Ashley Johnson weighed 323 pounds. In a family of thin people, the temptation of food was everywhere.

"When I try to tell them, 'You're not helping,' they keep telling me that it's up to me to really have that willpower," she said during her appearance Sunday night on ABC's "Extreme Makeover: Weight Loss Edition."

But food was just one of the many issues weighing her down.

"This is a sad insecure person. This is so hard. I'm so ashamed of it," she said.

When trainer Chris Powell surprised Johnson on her 20th birthday, she was desperate for a fresh start.

Months of crushing workouts were just one challenge. Her family was another. There was junk food in the house.  And there were fights with her mother. It all affected Johnson's progress.

After six months, things had reached a boiling point.

"When she [Ashley] finally admitted that she is a compulsive eater, that she is a food addict, that is when her real healing began," Powell said today on "Good Morning America."  "But unfortunately she also realized that she can't change the people around her."

Johnson moved out of her house and in with a friend who offered to let her stay rent-free.

With that healthy distance between Johnson and her family, she was able to kick her weight loss into high gear.

A year later, she had undergone a profound transformation.
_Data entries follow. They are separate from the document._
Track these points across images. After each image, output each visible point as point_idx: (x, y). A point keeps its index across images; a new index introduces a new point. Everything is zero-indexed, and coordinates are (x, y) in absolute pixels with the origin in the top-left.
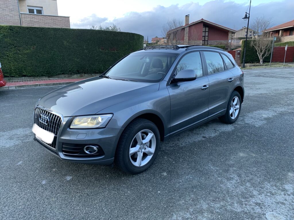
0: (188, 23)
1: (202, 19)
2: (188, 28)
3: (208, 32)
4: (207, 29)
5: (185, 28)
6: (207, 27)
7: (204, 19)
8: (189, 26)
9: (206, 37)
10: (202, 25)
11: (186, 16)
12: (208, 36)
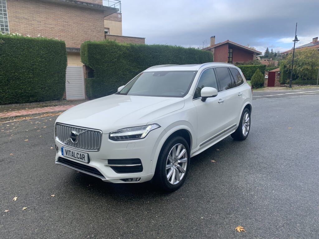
0: (214, 44)
1: (228, 41)
2: (214, 50)
3: (232, 53)
4: (231, 51)
5: (210, 49)
6: (231, 48)
7: (229, 40)
8: (215, 47)
9: (230, 58)
10: (227, 46)
11: (212, 37)
12: (232, 57)
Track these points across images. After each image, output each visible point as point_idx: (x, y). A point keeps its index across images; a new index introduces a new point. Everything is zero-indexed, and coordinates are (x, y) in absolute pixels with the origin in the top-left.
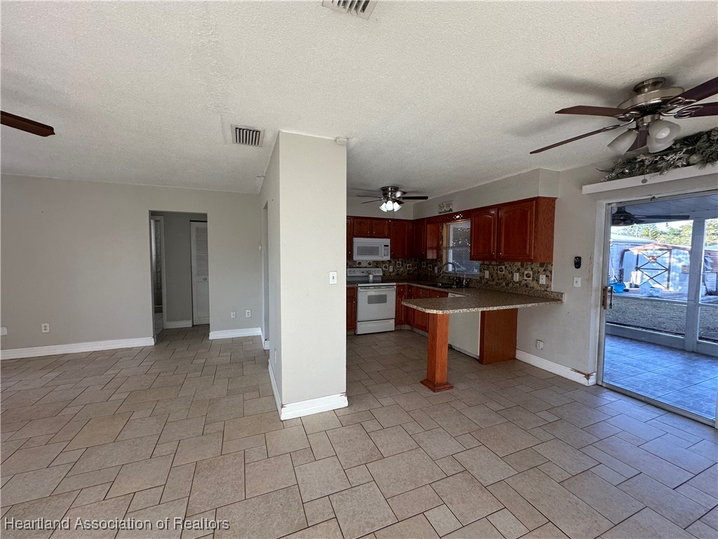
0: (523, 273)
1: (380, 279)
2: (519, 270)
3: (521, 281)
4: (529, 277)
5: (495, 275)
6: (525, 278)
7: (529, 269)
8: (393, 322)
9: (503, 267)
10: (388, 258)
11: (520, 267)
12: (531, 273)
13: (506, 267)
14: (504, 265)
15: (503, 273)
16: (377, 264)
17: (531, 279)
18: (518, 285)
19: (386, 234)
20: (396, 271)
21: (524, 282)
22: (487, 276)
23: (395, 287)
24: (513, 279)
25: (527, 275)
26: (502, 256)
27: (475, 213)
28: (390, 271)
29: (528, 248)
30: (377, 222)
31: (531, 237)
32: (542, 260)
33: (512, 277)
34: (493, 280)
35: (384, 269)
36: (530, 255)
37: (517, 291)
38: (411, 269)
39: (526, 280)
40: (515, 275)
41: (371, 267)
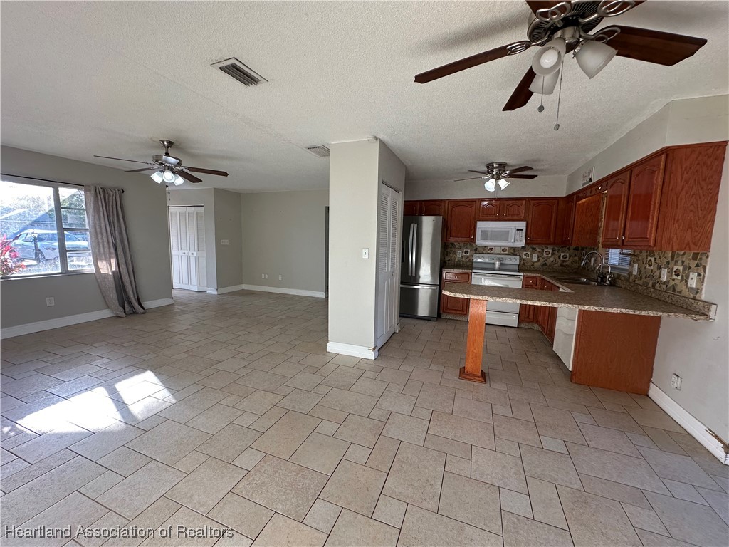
0: (672, 269)
1: (517, 268)
2: (668, 263)
3: (668, 281)
4: (678, 275)
5: (643, 271)
6: (674, 277)
7: (680, 262)
9: (653, 259)
11: (670, 259)
12: (681, 268)
13: (655, 259)
14: (654, 256)
15: (652, 267)
16: (514, 251)
17: (679, 278)
18: (664, 286)
20: (541, 260)
21: (672, 283)
22: (635, 272)
23: (522, 277)
24: (660, 277)
25: (675, 272)
26: (626, 241)
27: (611, 182)
28: (533, 260)
29: (649, 229)
30: (510, 202)
31: (654, 213)
32: (675, 248)
33: (660, 274)
34: (641, 278)
35: (524, 257)
36: (650, 239)
37: (660, 295)
38: (567, 259)
39: (674, 280)
40: (663, 272)
41: (506, 254)
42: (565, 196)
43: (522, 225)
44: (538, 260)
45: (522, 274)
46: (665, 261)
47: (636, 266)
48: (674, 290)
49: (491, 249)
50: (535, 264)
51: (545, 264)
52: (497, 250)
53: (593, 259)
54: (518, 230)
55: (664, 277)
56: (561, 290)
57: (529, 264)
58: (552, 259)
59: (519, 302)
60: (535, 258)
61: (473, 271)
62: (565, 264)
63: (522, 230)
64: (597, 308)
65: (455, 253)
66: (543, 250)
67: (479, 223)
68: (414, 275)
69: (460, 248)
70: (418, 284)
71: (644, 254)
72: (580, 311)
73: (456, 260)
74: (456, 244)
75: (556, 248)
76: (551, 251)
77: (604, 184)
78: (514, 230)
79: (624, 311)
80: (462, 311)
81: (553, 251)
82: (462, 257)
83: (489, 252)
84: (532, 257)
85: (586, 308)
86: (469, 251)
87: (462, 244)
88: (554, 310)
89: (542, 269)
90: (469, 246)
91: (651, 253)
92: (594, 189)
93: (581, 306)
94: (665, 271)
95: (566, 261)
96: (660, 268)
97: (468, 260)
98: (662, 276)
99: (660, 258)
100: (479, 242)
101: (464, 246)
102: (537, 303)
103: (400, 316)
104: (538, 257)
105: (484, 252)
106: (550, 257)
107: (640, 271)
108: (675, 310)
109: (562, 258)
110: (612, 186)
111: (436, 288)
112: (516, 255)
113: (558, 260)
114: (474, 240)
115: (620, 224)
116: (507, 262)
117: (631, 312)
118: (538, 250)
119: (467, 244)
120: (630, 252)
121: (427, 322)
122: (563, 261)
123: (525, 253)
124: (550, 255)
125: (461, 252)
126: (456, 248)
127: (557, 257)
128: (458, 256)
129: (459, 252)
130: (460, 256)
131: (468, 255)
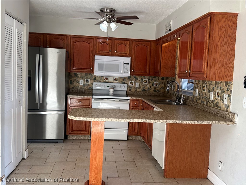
0: (216, 92)
1: (125, 93)
2: (213, 88)
3: (214, 100)
4: (219, 96)
5: (201, 94)
6: (217, 97)
7: (219, 88)
8: (125, 132)
9: (205, 86)
10: (128, 75)
11: (214, 86)
12: (220, 92)
13: (207, 86)
14: (206, 84)
15: (205, 91)
16: (123, 80)
17: (219, 98)
18: (212, 104)
19: (128, 53)
20: (142, 87)
21: (216, 101)
22: (197, 95)
23: (129, 101)
24: (210, 98)
25: (217, 94)
26: (191, 73)
27: (182, 32)
28: (136, 87)
29: (203, 66)
30: (119, 42)
31: (205, 55)
32: (217, 78)
33: (210, 96)
34: (200, 99)
35: (130, 85)
36: (204, 72)
37: (210, 109)
38: (158, 86)
39: (217, 99)
40: (211, 94)
41: (117, 83)
42: (155, 39)
43: (128, 60)
44: (140, 87)
45: (129, 98)
46: (212, 87)
47: (197, 90)
48: (217, 106)
49: (106, 79)
50: (138, 90)
51: (144, 90)
52: (110, 80)
53: (173, 86)
54: (125, 64)
55: (212, 98)
56: (155, 109)
57: (133, 90)
58: (148, 86)
59: (128, 121)
60: (137, 85)
61: (94, 97)
62: (156, 89)
63: (128, 64)
64: (177, 122)
65: (78, 82)
66: (142, 79)
67: (97, 58)
68: (41, 102)
69: (82, 77)
70: (45, 110)
71: (201, 82)
72: (167, 124)
73: (79, 88)
74: (78, 74)
75: (151, 78)
76: (147, 80)
77: (178, 33)
78: (122, 64)
79: (192, 122)
80: (85, 131)
81: (149, 80)
82: (84, 85)
83: (104, 81)
84: (135, 84)
85: (171, 122)
86: (89, 80)
87: (83, 74)
88: (151, 125)
89: (142, 94)
90: (89, 76)
91: (204, 82)
92: (172, 36)
93: (168, 121)
94: (212, 93)
95: (157, 87)
96: (209, 92)
97: (88, 87)
98: (211, 97)
99: (209, 85)
100: (97, 73)
101: (85, 76)
102: (140, 121)
103: (28, 142)
104: (139, 85)
105: (101, 81)
106: (147, 84)
107: (199, 94)
108: (218, 119)
109: (154, 86)
110: (182, 35)
111: (63, 113)
112: (124, 83)
113: (152, 87)
114: (92, 71)
115: (187, 62)
116: (118, 89)
117: (196, 122)
118: (139, 79)
119: (87, 74)
120: (193, 81)
121: (54, 144)
122: (155, 88)
123: (130, 82)
124: (147, 83)
125: (83, 81)
126: (78, 77)
127: (151, 84)
128: (81, 84)
129: (81, 80)
130: (82, 84)
131: (88, 83)
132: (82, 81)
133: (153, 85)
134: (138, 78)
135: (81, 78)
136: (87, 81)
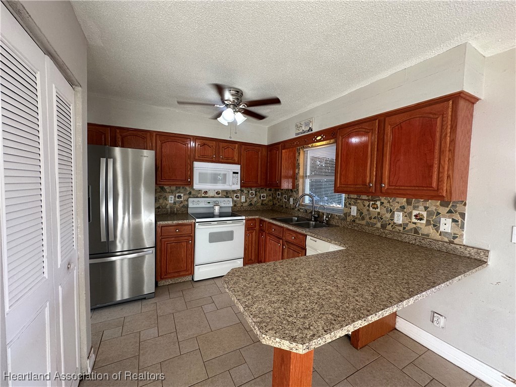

At her final weigh-in at the end of the show, Johnson had lost 156 pounds.

"She's doing great.  She's so happy right now," Powell said of Ashley today.

Ashley is continuing on her weight loss journey using tips from Powell that, he says, anyone can use on their own.

"The one thing I recommend for everyone is to find a fitness-minded community like a yoga group or a tennis club or a basketball league or walking groups," Powell said.

"They're everywhere," he said.   "A quick Google search will lead you to some kind of fitness group within a mile of your home."

Powell also recommends that people use a principle called F.I.T.T. - Frequency, Intensity, Time and Training - to ramp up their weight loss efforts.

"The basic rule we're talking about is that your body will adapt to everything that we do so after five or six of the same kind of workout your body begins to adapt," he said.  " If you want to get continued results and do extreme stuff like losing a lot of weight, you have to increase."

"I do this with all of my people," Powell said.  " Just constantly changing up things, that’s the F.I.T.T. principle. "

Powell suggests the following for the F.I.T.T. plan:

Frequency - Instead of exercising three days per week, bump it up to four days per week.

Intensity - Instead of walking at a 3.0 pace on the treadmill bump it up to a 3.5 or a 4.0.

Time - Instead of exercising for 30 minutes, bump it up to 35 minutes.

Type - Instead of running on a treadmill, go swimming or rowing or hiking or cycling.